**Task requirements**: With pictures removed, print the listing exactly.

**Record extracts**:
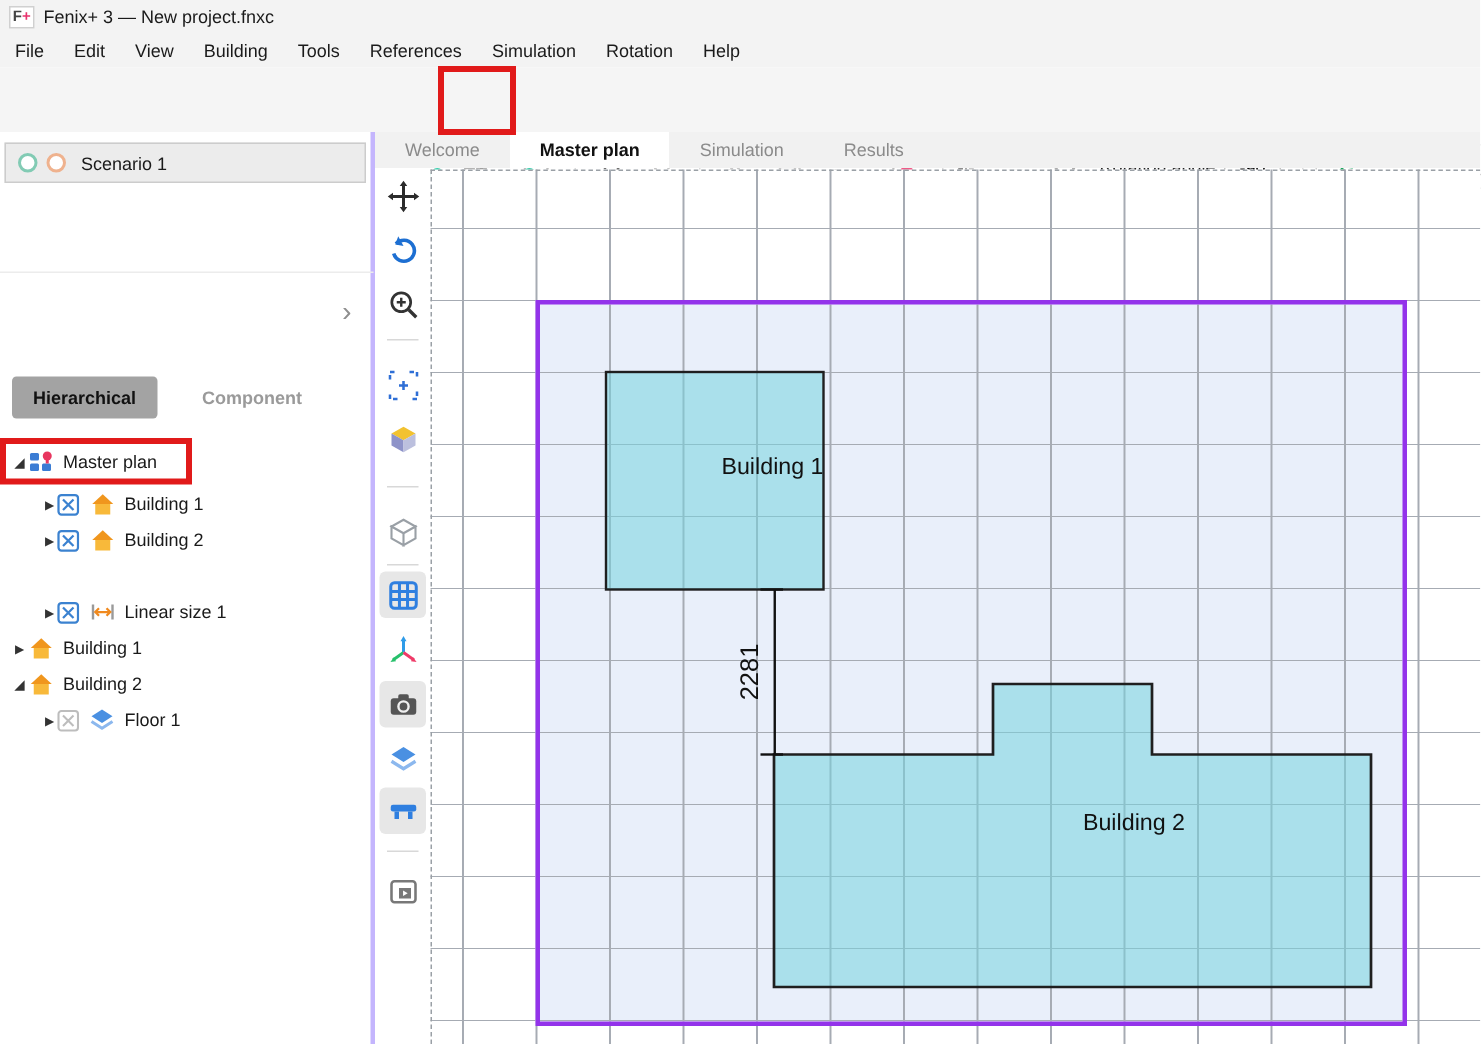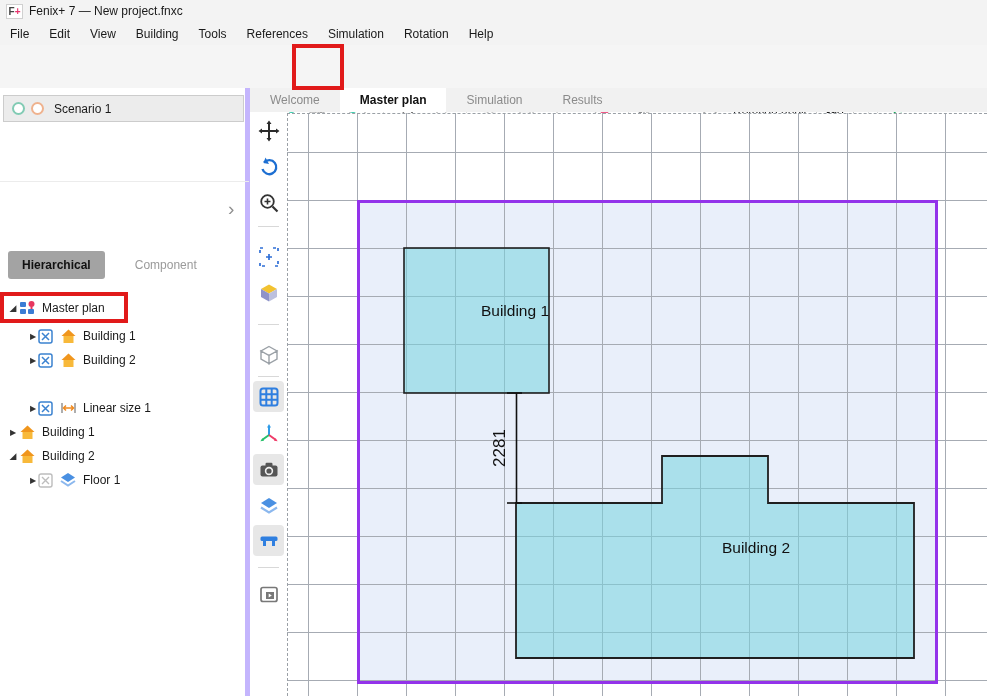--- a/index.html
+++ b/index.html
@@ -87,7 +87,7 @@
 
   <div class="titlebar">
     <span class="applogo">F<b>+</b></span>
-    <span>Fenix+ 7 — New project.fnxc</span>
+    <span>Fenix+ 3 — New project.fnxc</span>
   </div>
 
   <div class="menubar">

**Written reply**:
--- a/index.html
+++ b/index.html
@@ -87,7 +87,7 @@
 
   <div class="titlebar">
     <span class="applogo">F<b>+</b></span>
-    <span>Fenix+ 7 — New project.fnxc</span>
+    <span>Fenix+ 3 — New project.fnxc</span>
   </div>
 
   <div class="menubar">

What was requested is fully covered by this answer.